Re:Invulnerable to MyDoom type virii?

[salimma]

But doesn't the MyDoom virus depend on a dope sysadmin clicking on a binary attachment to spread?

Not really. Two points:

• In Windows XP everyone defaults to being sysadmins
• A virus does not need access to other people's files to access our user's address book and mass-mail itself. Though in this case the virus would only be active once the user logs on

The problem with Windows permissions is that you could attach an executable and it would have 'execute' permission by default, unless in Unix-like OSes where attachments are not by default executable. You could send a Unix trojan in a tarball, but it would not be point-and-click anymore, so would probably spread less.

Still, if Windows users have 5 popular e-mail clients to choose from virus/trojan writers would still have a much harder time. That they don't, in general, should be Microsoft's problem.
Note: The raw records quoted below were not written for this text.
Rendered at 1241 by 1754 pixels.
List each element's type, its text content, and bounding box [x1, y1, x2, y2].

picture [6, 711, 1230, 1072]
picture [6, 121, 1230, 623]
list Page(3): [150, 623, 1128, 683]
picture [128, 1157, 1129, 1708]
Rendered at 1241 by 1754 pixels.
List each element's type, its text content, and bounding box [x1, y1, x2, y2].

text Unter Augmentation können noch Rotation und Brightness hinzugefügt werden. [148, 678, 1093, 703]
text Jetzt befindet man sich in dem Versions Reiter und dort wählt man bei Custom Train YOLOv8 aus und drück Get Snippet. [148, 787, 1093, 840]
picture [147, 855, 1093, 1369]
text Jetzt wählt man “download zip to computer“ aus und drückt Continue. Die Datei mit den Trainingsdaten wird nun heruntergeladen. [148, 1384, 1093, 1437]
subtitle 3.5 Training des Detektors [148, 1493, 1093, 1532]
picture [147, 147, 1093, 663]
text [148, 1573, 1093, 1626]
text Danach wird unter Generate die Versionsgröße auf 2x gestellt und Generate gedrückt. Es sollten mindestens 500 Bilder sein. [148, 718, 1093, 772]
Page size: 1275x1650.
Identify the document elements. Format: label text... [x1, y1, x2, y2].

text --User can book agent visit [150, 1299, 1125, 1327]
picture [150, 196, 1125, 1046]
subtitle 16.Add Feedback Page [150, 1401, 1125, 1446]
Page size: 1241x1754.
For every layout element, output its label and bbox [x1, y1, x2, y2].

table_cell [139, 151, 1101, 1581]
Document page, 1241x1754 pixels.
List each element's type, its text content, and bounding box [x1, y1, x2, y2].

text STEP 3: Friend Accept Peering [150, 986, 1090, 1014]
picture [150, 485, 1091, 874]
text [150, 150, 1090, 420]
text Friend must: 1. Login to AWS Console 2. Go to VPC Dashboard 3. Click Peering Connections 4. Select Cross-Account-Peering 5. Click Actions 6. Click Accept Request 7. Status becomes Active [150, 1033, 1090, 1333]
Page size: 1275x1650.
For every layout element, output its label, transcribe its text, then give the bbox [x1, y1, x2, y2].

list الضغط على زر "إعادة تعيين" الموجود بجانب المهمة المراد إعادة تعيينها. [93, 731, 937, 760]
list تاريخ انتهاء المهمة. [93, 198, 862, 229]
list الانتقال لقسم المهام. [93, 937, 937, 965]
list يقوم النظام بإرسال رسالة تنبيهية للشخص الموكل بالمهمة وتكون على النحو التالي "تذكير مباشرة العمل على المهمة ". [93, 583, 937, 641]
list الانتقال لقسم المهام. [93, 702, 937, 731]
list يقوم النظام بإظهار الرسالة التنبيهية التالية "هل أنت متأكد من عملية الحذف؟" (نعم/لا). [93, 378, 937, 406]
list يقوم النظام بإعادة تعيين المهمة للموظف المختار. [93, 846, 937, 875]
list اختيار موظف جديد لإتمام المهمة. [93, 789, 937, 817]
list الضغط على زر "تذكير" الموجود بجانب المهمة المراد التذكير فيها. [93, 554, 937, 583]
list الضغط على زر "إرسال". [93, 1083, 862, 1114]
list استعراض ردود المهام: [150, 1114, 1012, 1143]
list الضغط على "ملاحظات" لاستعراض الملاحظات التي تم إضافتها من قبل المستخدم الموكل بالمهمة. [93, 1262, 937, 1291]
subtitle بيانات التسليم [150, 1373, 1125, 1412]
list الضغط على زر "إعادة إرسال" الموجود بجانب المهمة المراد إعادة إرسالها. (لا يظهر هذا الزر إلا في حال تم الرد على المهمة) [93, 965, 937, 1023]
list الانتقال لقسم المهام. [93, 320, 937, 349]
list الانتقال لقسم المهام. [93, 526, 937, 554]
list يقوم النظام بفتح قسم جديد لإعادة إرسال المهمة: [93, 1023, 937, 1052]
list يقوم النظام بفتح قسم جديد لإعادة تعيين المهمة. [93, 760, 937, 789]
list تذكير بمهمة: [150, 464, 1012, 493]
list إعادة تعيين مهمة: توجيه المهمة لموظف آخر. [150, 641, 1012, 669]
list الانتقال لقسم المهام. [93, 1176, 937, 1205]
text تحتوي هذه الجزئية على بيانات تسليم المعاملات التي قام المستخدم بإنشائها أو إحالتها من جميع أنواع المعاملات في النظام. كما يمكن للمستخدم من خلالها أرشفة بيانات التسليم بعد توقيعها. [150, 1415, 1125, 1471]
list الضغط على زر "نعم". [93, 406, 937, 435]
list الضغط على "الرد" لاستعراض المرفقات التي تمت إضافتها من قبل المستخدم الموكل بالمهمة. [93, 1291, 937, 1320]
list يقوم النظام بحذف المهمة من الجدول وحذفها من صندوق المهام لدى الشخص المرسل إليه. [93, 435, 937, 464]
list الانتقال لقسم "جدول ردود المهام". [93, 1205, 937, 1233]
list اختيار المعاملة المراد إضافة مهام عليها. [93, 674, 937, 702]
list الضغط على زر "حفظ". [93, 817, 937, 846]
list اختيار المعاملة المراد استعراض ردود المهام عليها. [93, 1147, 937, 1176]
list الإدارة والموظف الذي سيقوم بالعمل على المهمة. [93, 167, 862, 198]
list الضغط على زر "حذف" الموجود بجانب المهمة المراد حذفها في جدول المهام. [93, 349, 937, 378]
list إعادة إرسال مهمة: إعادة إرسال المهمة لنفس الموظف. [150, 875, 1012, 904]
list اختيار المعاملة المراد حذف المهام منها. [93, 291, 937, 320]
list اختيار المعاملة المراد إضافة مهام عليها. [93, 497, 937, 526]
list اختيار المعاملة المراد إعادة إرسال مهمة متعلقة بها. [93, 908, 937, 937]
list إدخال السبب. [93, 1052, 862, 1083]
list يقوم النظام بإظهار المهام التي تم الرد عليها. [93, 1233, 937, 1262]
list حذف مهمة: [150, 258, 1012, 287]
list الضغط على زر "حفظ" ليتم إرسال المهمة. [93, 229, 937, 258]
Except that they don't care.

Re:Invulnerable to MyDoom type virii?

[digidave]

From what I've seen lusers do I'm pretty confident that some people would spend four hours installing dependencies just so they could get the virus or trojan to run.

Re:Not necessarily true.

[Xpilot]

There have been exploitable buffer overflows in going from memory here) PINE, MetaMail and Mutt, all of which in theory could allow a trojan email to be sent to a unix user, and none of which required clicking on an executable.

Are you willing to warrant that there are no such holes in Evolution, Thunderbird or KMail?

All very true. However, for a virus such as mydoom to spread like wildfire and do the DDoS damage it was designed to do, it needs to acheive a "critical mass" that can only be acheived through homegeneity which Windows provides. Sure there are some clueless Linux users using unpatched Pine, Mutt, but they all have *different* vulnerabilities, and a single worm or virus could not propogate quickly using the same method.

Re:Too much security for you!

[0x0d0a]

Yes, I'd expect it to be a real pain in the ass to get X working. The structure of X is really awful from the standpoint of a secure system. (This is not to say that XFree86 is particularly insecure, but that current implementations of this type of software aren't particularly secure).

Among the other security issues with XFree86:

* Runs as root. On UNIX, this is a big sin. On traditional UNIX systems, and still with most Linux systems (POSIX capabilities are one way around this), root can do anything. If you can compromise XFree, you can compromise anything. Not only that, but XFree does not drop privileges -- the whole damn thing runs with elevated privilege.

* Any user that sits down locally can use the thing. It's easy to interface with.

* By default, most systems listen for incoming connections. If you can exploit the auth system, you control a root daemon remotely.

* There are many ways to authorize to the thing (xauth, xhost, etc). It is easy to turn off authorization, and many people (disturbingly many) do so.

* There are many ways to communicate with the thing (UNIX domain sockets, TCP). XFree is not small and simple and easy to check for flaws.

* XFree talks directly to hardware. Aside from the OS, it mucks with all kinds of things that might be exploitable.

* XFree is a major attack path for monitoring user input.

* XFree is responsible for displaying a login screen (and accepting username and password).

* XFree does not natively encrypt remote connections, though many people now use ssh's tunneling abilities.

* XFree is decidedly vulnerable to traffic analysis.

XFree is pretty bad from a security standpoint, and almost anathema to a trusted system. That's not a stab at XFree -- many decisions have been made in favor of simplicity, stability, and performance, and lots of other remote access systems aren't great from a security standpoint either. If X had been built as a secure system, it'd be a lot less usable for general purpose stuff. It would be the single thing that I would first remove from a system that *must* remain secure.